Yesterday, as I was working on my dad’s insurance papers, the whole AUB world, in all its petty details, came back to haunt me. When in 1974-75 I was right in the middle of a personal catastrophe, I thought of the breakup of the “street wars” in 1975—at that time, I had no awareness of a “civil war”—as my revenge against an objectively corrupt and unfair order of things. This time, I see this war as another revenge—but this time I can see better what went wrong with me and with this society. As the body is the epicenter of life, my cerebral hatred towards the Lebanese—men and women—is primarily physical.
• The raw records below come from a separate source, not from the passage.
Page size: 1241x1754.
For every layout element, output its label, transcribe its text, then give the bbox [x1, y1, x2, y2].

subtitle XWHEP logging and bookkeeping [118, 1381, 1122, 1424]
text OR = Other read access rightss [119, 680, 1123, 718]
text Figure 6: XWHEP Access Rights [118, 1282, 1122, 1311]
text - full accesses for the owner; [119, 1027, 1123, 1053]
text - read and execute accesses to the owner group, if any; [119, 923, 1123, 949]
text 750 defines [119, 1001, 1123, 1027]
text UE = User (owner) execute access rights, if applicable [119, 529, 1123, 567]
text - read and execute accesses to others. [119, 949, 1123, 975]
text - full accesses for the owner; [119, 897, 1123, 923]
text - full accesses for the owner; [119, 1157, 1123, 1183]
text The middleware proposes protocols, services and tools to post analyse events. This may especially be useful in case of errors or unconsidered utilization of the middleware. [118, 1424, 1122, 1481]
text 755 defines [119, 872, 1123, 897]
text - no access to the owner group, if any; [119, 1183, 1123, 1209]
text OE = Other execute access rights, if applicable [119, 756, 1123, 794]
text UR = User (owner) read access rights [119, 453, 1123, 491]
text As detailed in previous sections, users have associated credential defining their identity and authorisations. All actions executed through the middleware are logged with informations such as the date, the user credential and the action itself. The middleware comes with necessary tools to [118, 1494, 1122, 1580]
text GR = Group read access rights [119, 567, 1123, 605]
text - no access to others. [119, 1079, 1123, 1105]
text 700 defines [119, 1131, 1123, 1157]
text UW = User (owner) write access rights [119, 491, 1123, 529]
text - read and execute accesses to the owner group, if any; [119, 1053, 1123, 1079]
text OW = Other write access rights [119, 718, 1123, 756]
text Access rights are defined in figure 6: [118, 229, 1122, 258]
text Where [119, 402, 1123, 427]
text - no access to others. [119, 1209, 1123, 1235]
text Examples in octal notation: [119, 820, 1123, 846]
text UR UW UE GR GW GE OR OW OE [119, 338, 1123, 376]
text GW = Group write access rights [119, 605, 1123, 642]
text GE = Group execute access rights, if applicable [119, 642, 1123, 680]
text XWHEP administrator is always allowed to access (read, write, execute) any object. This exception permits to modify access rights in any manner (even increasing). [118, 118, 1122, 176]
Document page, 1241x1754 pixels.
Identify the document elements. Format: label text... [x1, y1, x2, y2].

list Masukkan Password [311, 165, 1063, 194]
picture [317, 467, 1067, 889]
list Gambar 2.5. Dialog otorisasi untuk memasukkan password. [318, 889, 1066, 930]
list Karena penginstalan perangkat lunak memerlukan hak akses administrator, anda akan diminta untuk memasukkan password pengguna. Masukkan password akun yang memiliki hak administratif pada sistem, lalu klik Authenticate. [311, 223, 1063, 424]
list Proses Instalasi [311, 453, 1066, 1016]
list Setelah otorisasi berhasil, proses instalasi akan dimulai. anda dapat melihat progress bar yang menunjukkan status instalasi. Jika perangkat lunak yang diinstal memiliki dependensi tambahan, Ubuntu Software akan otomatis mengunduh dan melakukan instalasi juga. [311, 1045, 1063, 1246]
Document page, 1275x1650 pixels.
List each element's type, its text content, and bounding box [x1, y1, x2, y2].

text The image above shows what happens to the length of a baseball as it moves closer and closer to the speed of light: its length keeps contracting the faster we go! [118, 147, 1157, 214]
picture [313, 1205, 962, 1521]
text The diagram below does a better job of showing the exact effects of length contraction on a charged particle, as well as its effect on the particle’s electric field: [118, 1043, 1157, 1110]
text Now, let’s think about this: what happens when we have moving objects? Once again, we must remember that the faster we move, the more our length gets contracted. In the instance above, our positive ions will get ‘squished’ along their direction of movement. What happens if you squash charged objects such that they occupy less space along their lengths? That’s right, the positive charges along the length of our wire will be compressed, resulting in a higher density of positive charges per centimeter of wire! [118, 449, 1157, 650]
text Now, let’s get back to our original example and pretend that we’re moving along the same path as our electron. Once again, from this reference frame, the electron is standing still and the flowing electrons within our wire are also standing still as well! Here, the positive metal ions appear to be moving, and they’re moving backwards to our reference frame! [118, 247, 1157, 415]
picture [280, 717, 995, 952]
It all begins with the body—le corps est têtu, the body is stubborn, said Barthes. The stubbornness of the body—of my body—places me with those damned Lebanese into the same situation all over again. Nothing has changed in twenty years, and nothing will change in the coming twenty years. It’s precisely those last twenty years—or thirty-two years, if I were to do the count beginning with my entry at AUB—that haunted me all day yesterday. I’ve been haunted by underachievement, lack of performance, successive failures, lack of motivation, not being at the center of action, not having enough women, money, prestige, status, and power, hatred of teaching and academic performance—and for being looked down upon, underestimated, and mocked, by practically every indecent person I’ve met. Which is fine, as long as I can still function.
Traîner avec son corps
The Lebanese are glued to their bodies.